CNOOC Ltd.
600938 · SSE · Hong Kong
Drills for oil and gas in China's offshore waters under long-term government contracts that no foreign company can legally hold.
CNOOC extracts crude and gas from China's offshore continental shelf — Bohai Bay, the Pearl River Mouth Basin, and the East China Sea — under production sharing contracts issued by the Ministry of Natural Resources, which are the only legal instrument that permits any entity to drill in Chinese territorial waters. Once a contract is in place, all produced volumes must travel through subsea pipelines to PetroChina's onshore processing terminals in Guangdong, Tianjin, and Shanghai, because there is no offshore storage large enough to absorb continuous output from multiple platform clusters — so if terminal throughput at those facilities is constrained, the reservoirs and platforms cannot be fully monetised regardless of what they could physically yield. The exclusive access and the dependency are the same structure: the Ministry grants the contracts, mandates the flow path, and controls the counterparty that receives the volumes, meaning a change in contract terms or terminal allocation could hollow out the economics while the legal exclusivity remained on paper. Foreign competitors cannot enter at all — Chinese maritime sovereignty law bars them outright — but that protection comes from the same sovereign authority that can rewrite the rules.
How does this company make money?
The company sells the crude oil and natural gas it extracts, but the prices it receives are set by China's National Development and Reform Commission — not by open market negotiation. Once the costs of developing the wells and platforms have been recovered, the production sharing contracts require the company to hand a share of its remaining revenues back to the Chinese government. What is left after that cost recovery and government share is the company's earnings.
What makes this company hard to replace?
The production sharing contracts run 20 to 30 years and cannot be handed to a different operator without Ministry of Natural Resources approval, so there is no quick way to bring in an alternative supplier. The subsea pipelines connecting the offshore blocks to state refineries were built specifically for this setup — any alternative supplier would need to build entirely new pipeline infrastructure. Offshore platform maintenance is also tied to Chinese shipyards that other operators cannot easily access or redirect.
What limits this company?
Typhoon seasons in the South China Sea shut down platforms and halt drilling for three to four months every year. All the major work — completing new wells, connecting pipelines, installing seafloor equipment — has to be squeezed into the remaining weather windows. Spending more money cannot buy more time, because the block is a storm calendar, not a budget.
What does this company depend on?
The company cannot operate without production sharing contracts from China's Ministry of Natural Resources, which are the only legal key to offshore drilling. It also relies on FPSO vessels strong enough to survive Category 4 typhoons, subsea pipeline connections to PetroChina's onshore processing terminals in Guangdong Province, deepwater semi-submersible drilling rigs rated for water depths beyond 3,000 meters, and LNG processing facilities at the Hainan and Shenzhen terminals.

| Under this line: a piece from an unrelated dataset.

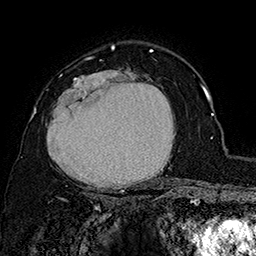
Breast MRI (dynamic contrast-enhanced), one axial slice. Slice 111 of 160 in the series (ordered by position). Cropped to one breast. Dynamic contrast-enhanced series, time point 2 of 7 at this slice position (early post-contrast). 1.5 T. TE 2.8 ms, TR 5.4 ms. 256 × 256 image matrix, field of view 180 × 180 mm. Female patient.
Outlined on this slice (semi-automatic segmentation, software-assisted and operator-edited):
- enhancing-tissue mask used for the functional tumour volume (all voxels passing the contrast-enhancement thresholds inside the analysis volume; usually the tumour): bounding box [x1, y1, x2, y2] px = [49, 70, 180, 197]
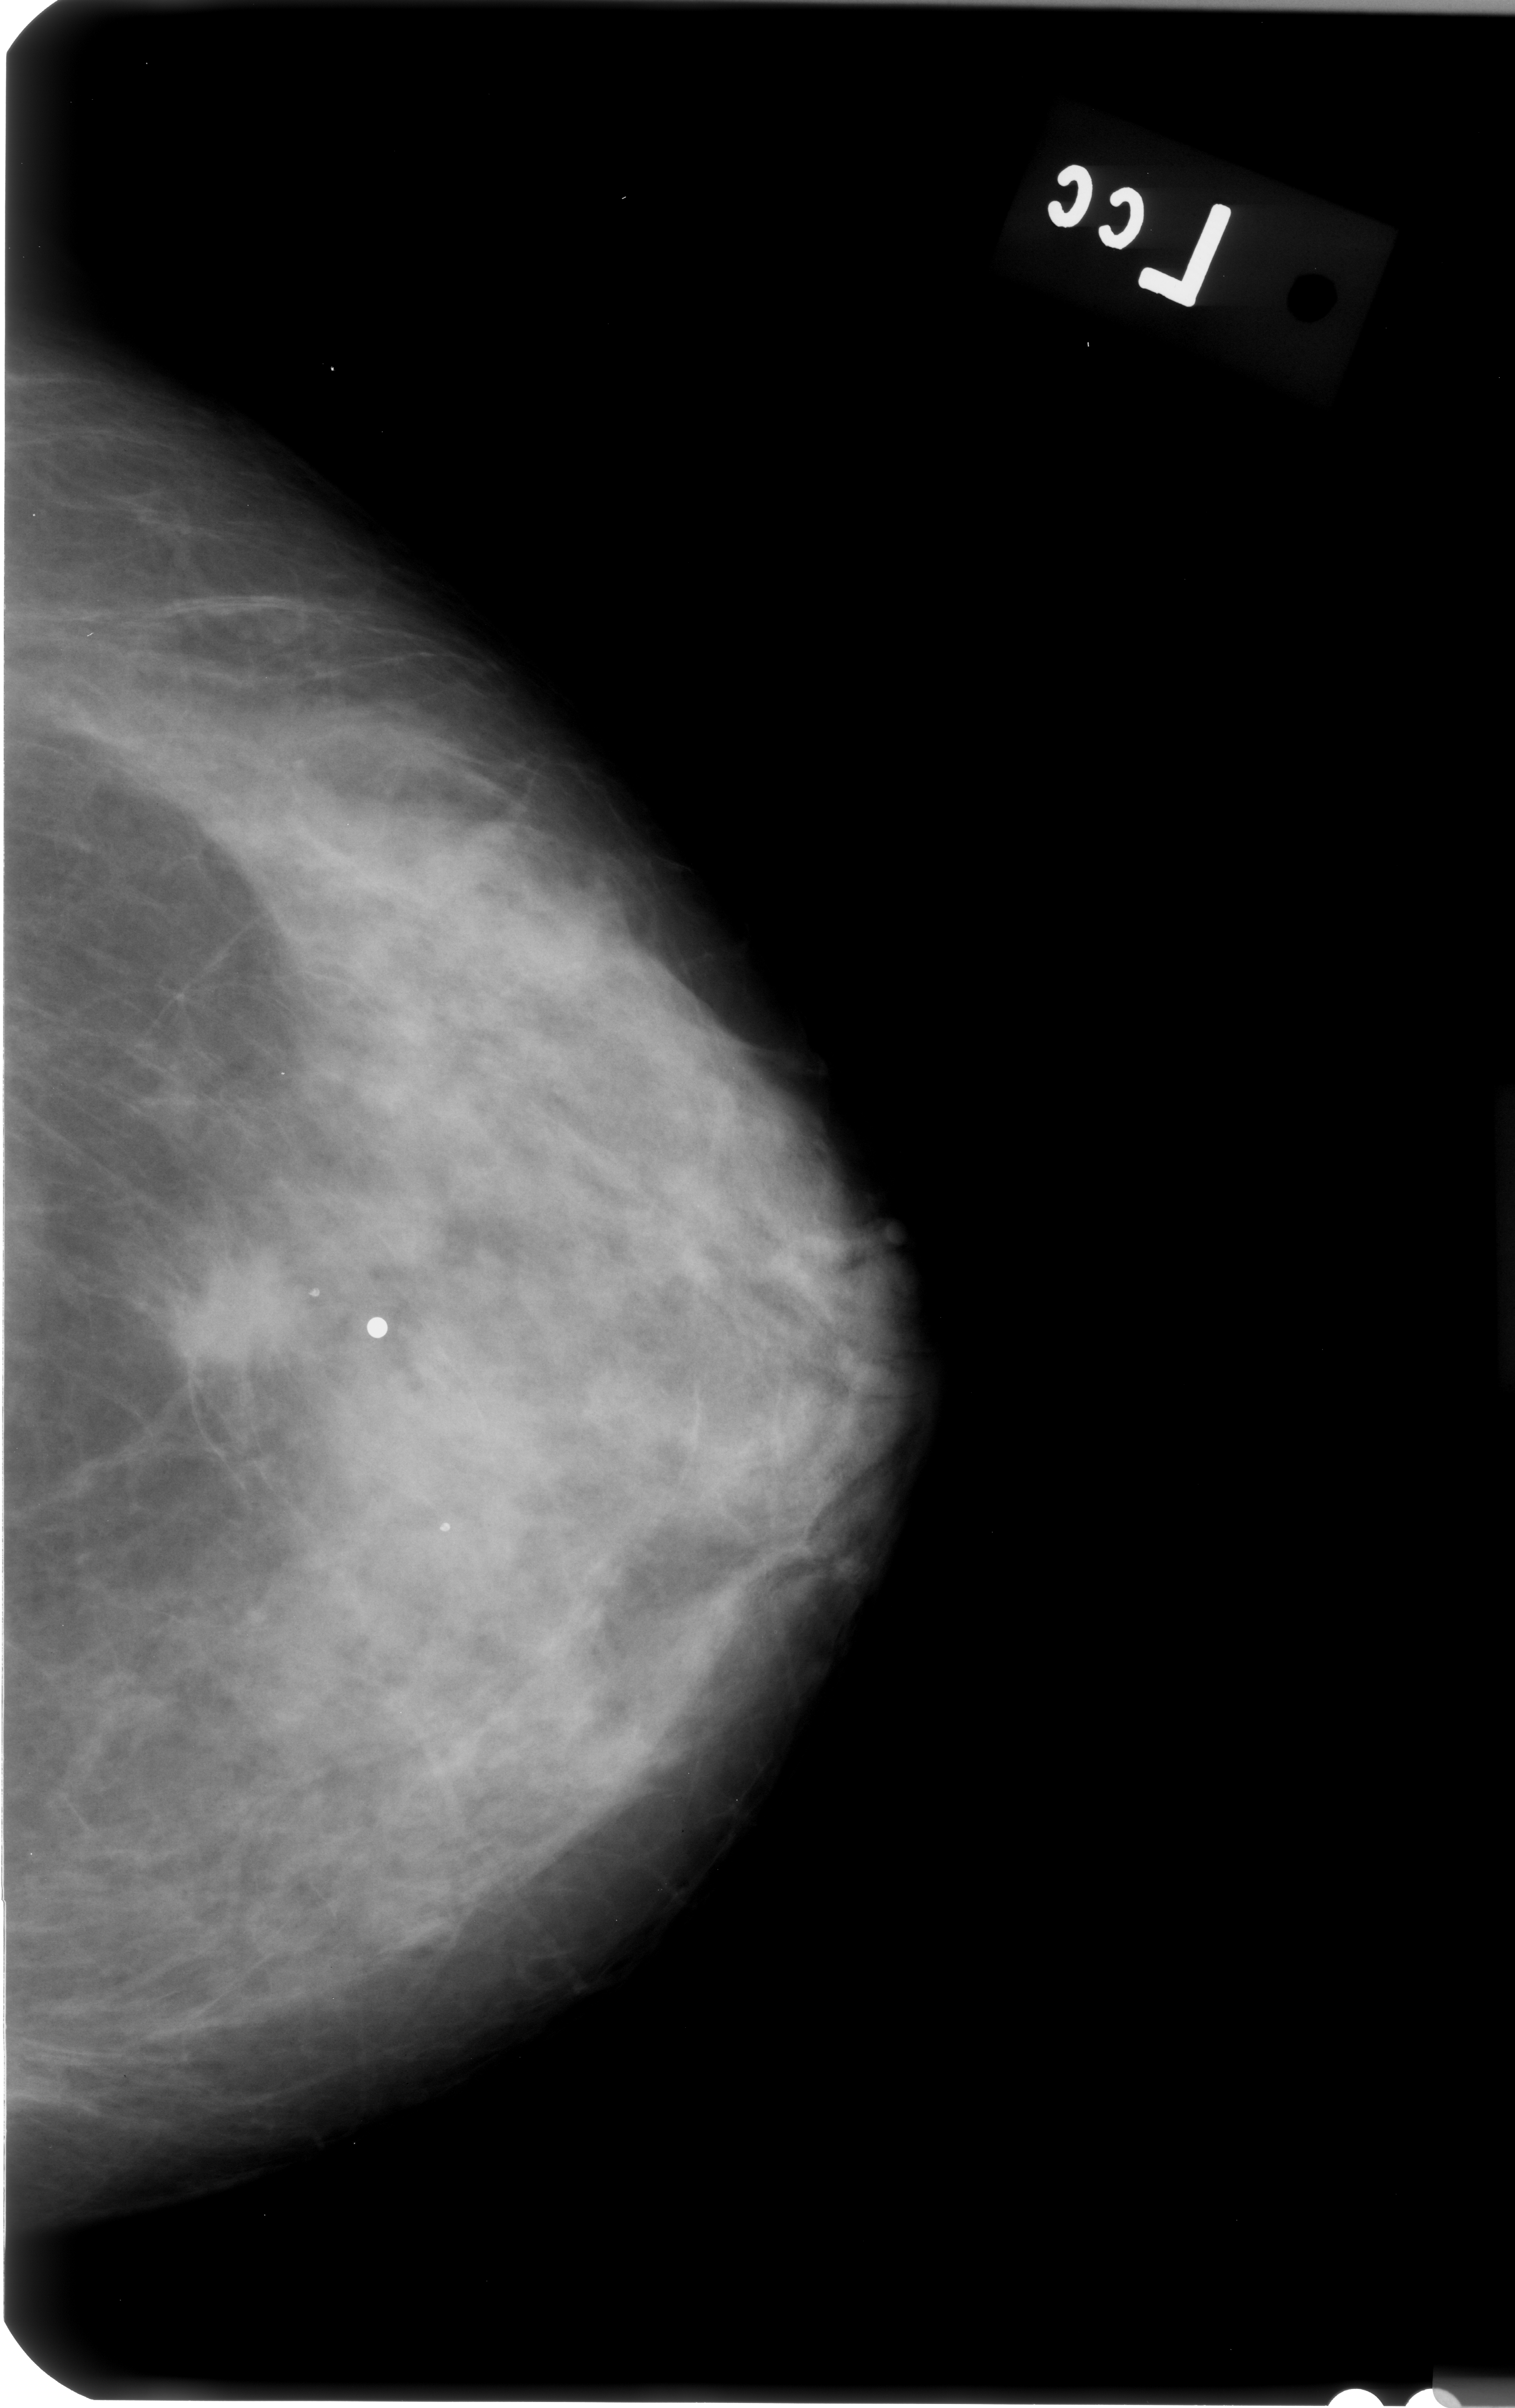
Digitized screen-film mammogram, left breast, CC view, breast composition: heterogeneously dense (BI-RADS density category 3 of 4).
Marked findings (only marked abnormalities are described; nothing is implied about the rest of the image): mass, shape irregular / architectural distortion, margins spiculated; BI-RADS assessment category 4; subtlety rating 4 on a 1 (subtle) to 5 (obvious) scale; pathology result (as recorded, not read from the image): malignant.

Who depends on this company?
PetroChina's coastal refineries in Guangdong get 15 to 20 percent of their crude supply from this company — if production stopped, those refineries would have to find that feedstock elsewhere on short notice. China's LNG import terminals at Shenzhen and Zhuhai depend on the company's offshore gas to meet regional demand. State Grid's coastal power plants in Jiangsu Province use that gas as their main fuel for handling peak electricity load, and without it they would have to find another source fast.
How does this company scale?
Once the seafloor templates and pipelines are in place for a given reservoir, additional wells can be drilled into that same reservoir at relatively low extra cost — the expensive foundation is already there. What cannot scale as easily is platform capacity, because semi-submersible hull designs have physical limits that cannot simply be expanded. And every new offshore block needs its own separate platform cluster, because the pipeline distances make sharing infrastructure between blocks impractical.
What external forces can significantly affect this company?
Territorial disputes with the Philippines and Vietnam over the South China Sea block access to exploration blocks around the Spratly Islands. U.S. technology export controls limit the company's ability to buy advanced subsea equipment from Baker Hughes, Halliburton, and similar suppliers. At the same time, China's carbon neutrality targets are pushing the country to produce more natural gas domestically to replace coal in power generation, which creates pressure to expand output.
Where is this company structurally vulnerable?
The Ministry of Natural Resources and the National Development and Reform Commission control every lever that turns extracted oil and gas into money: the contract terms, the prices, and the pipeline routes. If the Ministry shortened contract durations, tightened the rules for recovering development costs, or routed production to terminals that cannot handle the volume, the company would still hold its exclusive contracts in name — but the actual income from them would collapse.